Francisco Barros franziu a testa ao ver a notícia, em relação à atitude de Oceana Amaral, ele realmente não conseguia entendê-la.
Se dissesse que ela não tinha sentimentos pelo homem, ela insistia em manter a gravidez mesmo sabendo dos riscos à saúde. Mas se dissesse que ela tinha sentimentos, após saber ontem por ele que o marido a traía, hoje ela conseguia soltar com toda a calma um — não foi nada de mais— .
Francisco Barros largou o celular. Sem saber o que responder, decidiu não escrever nada e guardou o aparelho de volta na gaveta.

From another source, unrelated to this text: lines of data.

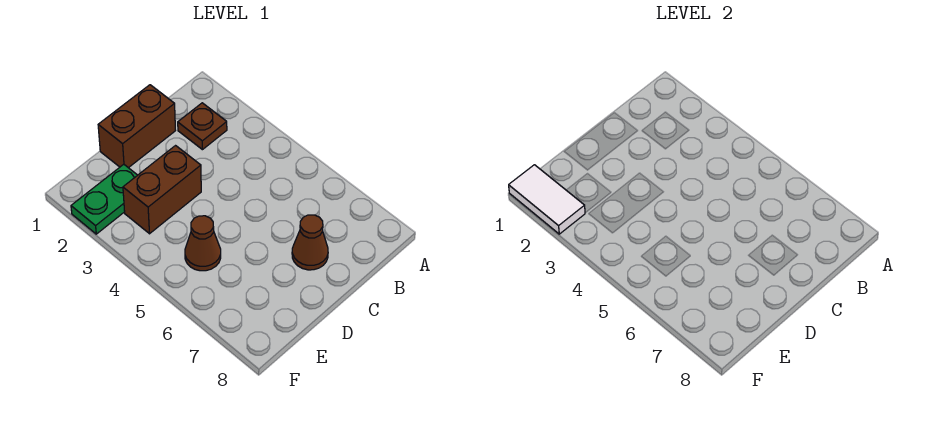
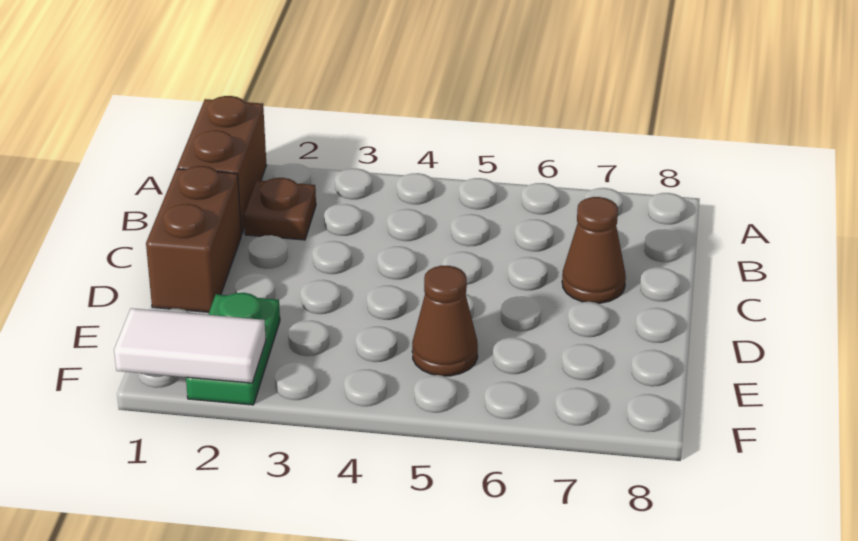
brown 1x2 brick [123,146,201,234] -> brown 1x2 brick moved to [177,96,266,235]

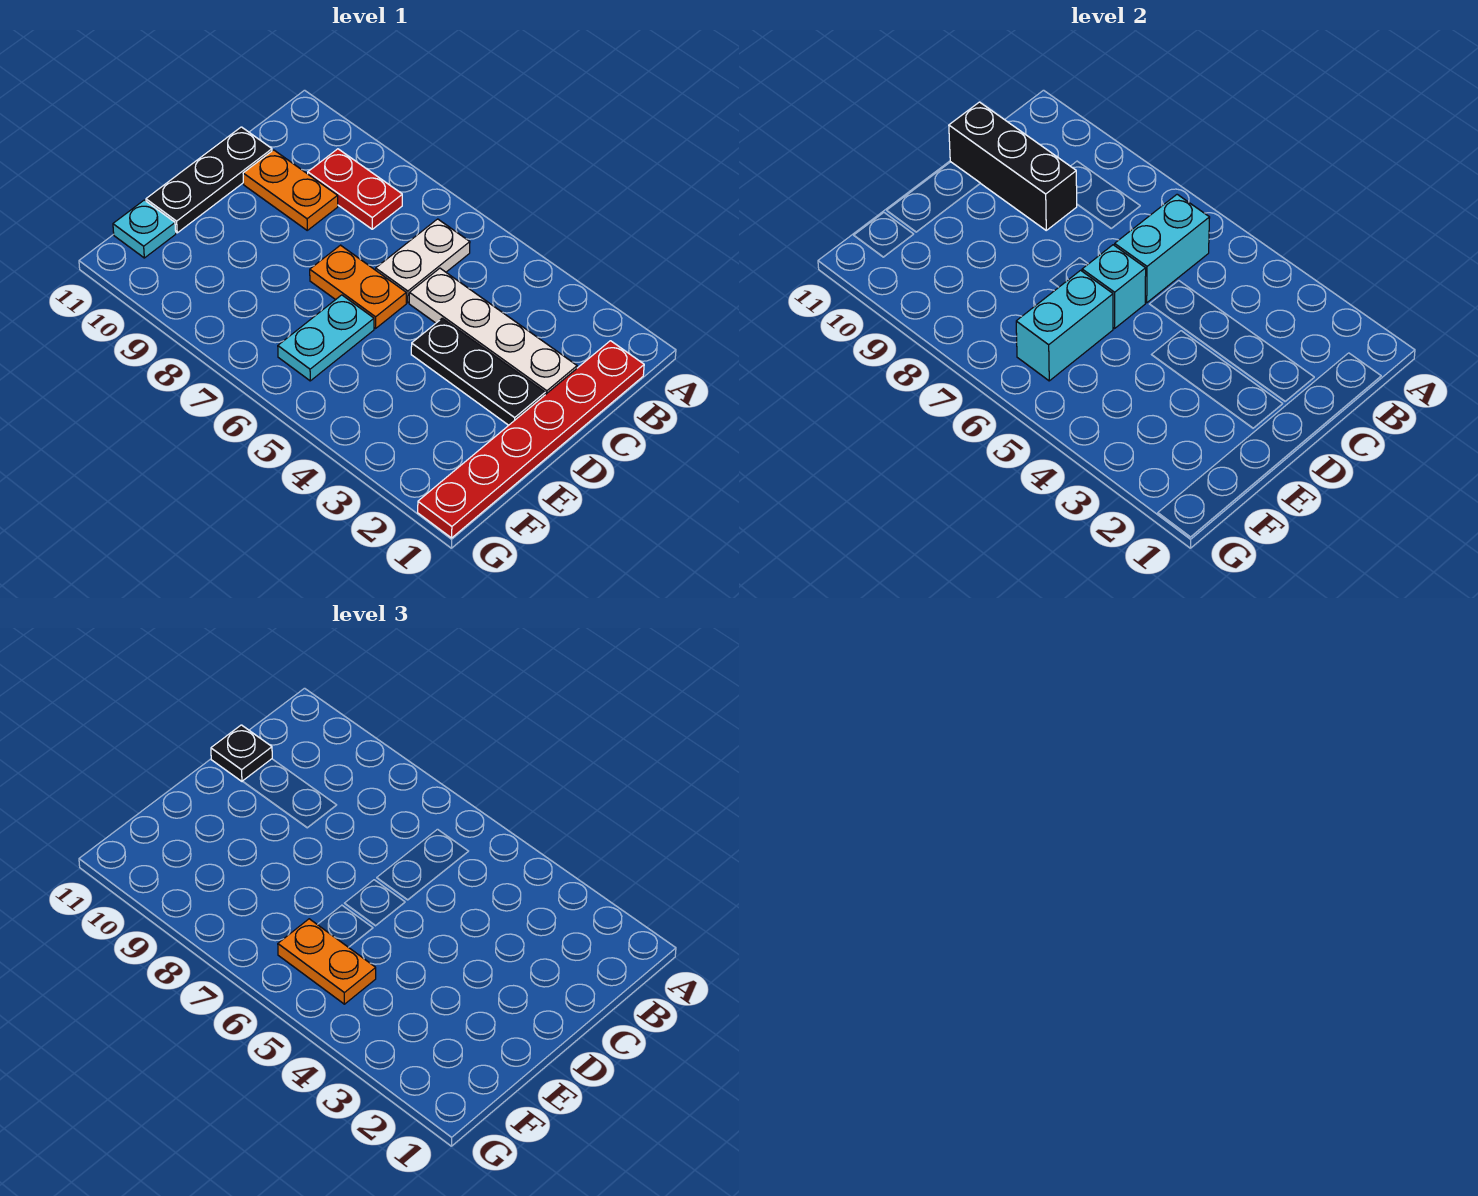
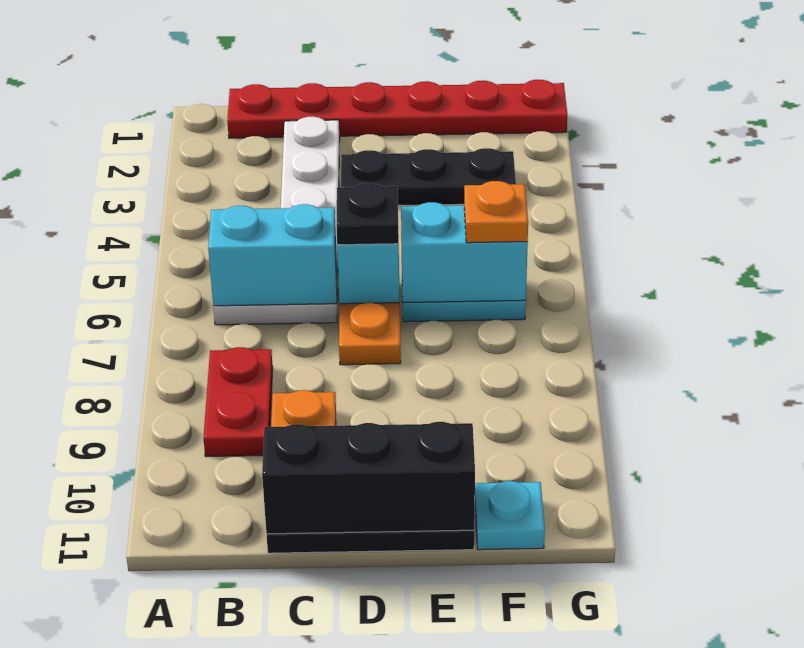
black 1x3 brick [949,102,1077,230] -> black 1x3 brick turned to [262,422,475,534]
black 1x1 plate [211,725,272,781] -> black 1x1 plate moved to [336,183,399,245]
black 1x3 plate [411,318,545,425] -> black 1x3 plate turned to [341,148,516,205]
orange 1x2 plate [278,919,376,1004] -> orange 1x1 plate [464,181,528,243]

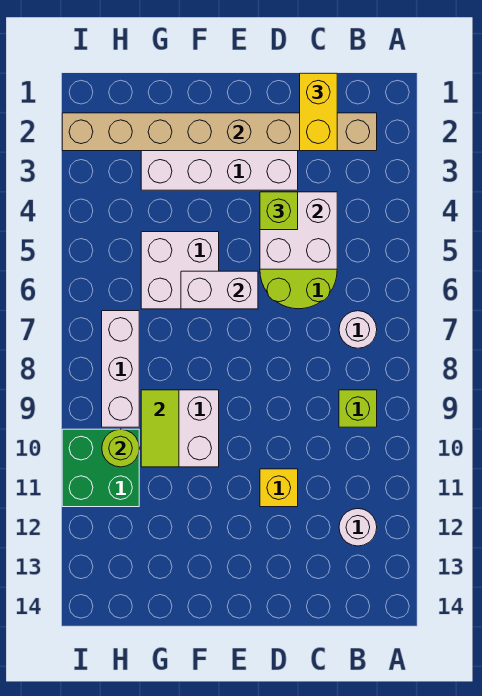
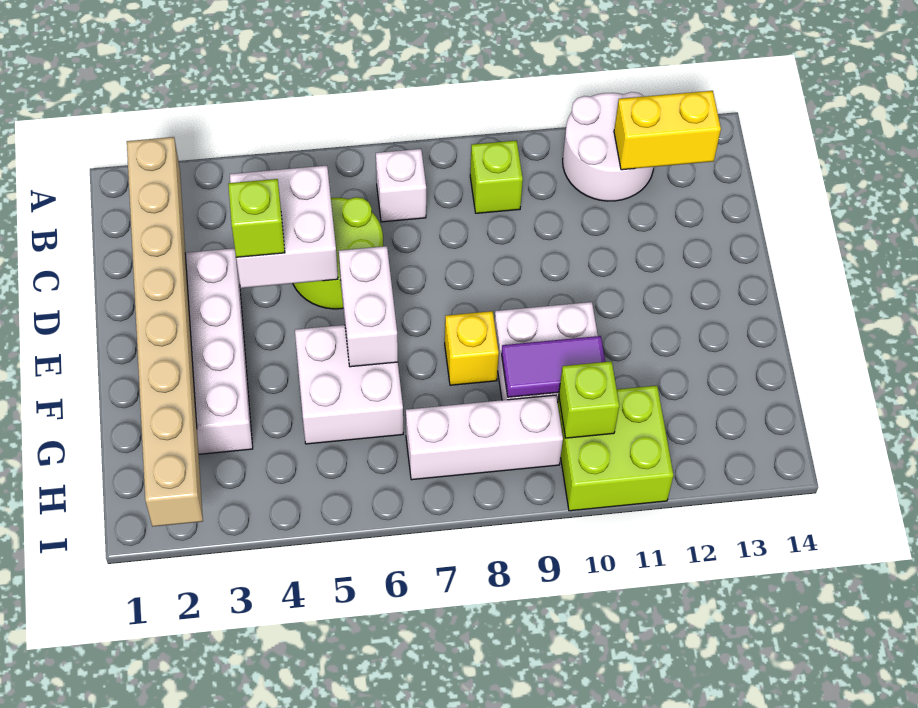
white 1x1 round brick [339,311,377,348] -> white 1x1 brick [376,149,426,222]
white 1x1 round brick [339,509,377,546] -> white 2x2 round brick [563,92,654,201]
yellow 1x2 brick [300,73,337,151] -> yellow 1x2 brick moved to [614,91,721,170]
yellow 1x1 brick [260,469,298,507] -> yellow 1x1 brick moved to [445,311,499,385]
lime 1x2 tile [141,390,179,467] -> purple 1x2 tile [502,336,605,397]
green 2x2 brick [62,429,139,507] -> lime 2x2 brick [558,386,673,511]
lime 1x1 round brick [102,429,139,467] -> lime 1x1 brick [559,361,619,438]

Fechou a gaveta, tirou os óculos e apoiou os cotovelos na mesa, massageando o osso do nariz com exaustão. Já eram quase sete da noite, ele ainda não tinha jantado e estava sem apetite.
Nesse intervalo, enquanto descansava de olhos fechados, ouviu baterem à porta do escritório.
*Toc, toc, toc! Toc, toc, toc!*
— Entre.
Francisco Barros recolocou os óculos e olhou para a porta. Quem entrou foi uma jovem desconhecida.
— Olá, o senhor é o Doutor Barros? — perguntou Fátima Miranda, entrando um tanto acanhada.
— Sim, olá. Em que posso ajudar?
Francisco Barros observou a pessoa à sua frente. Após vasculhar a memória, percebeu que não tinha recordação dela. Embora atendesse muitos pacientes diariamente, bastava ver um rosto uma vez para que Francisco Barros o memorizasse.
— Eu... foi o Doutor Sales, do 21º andar, que pediu para eu vir procurá-lo.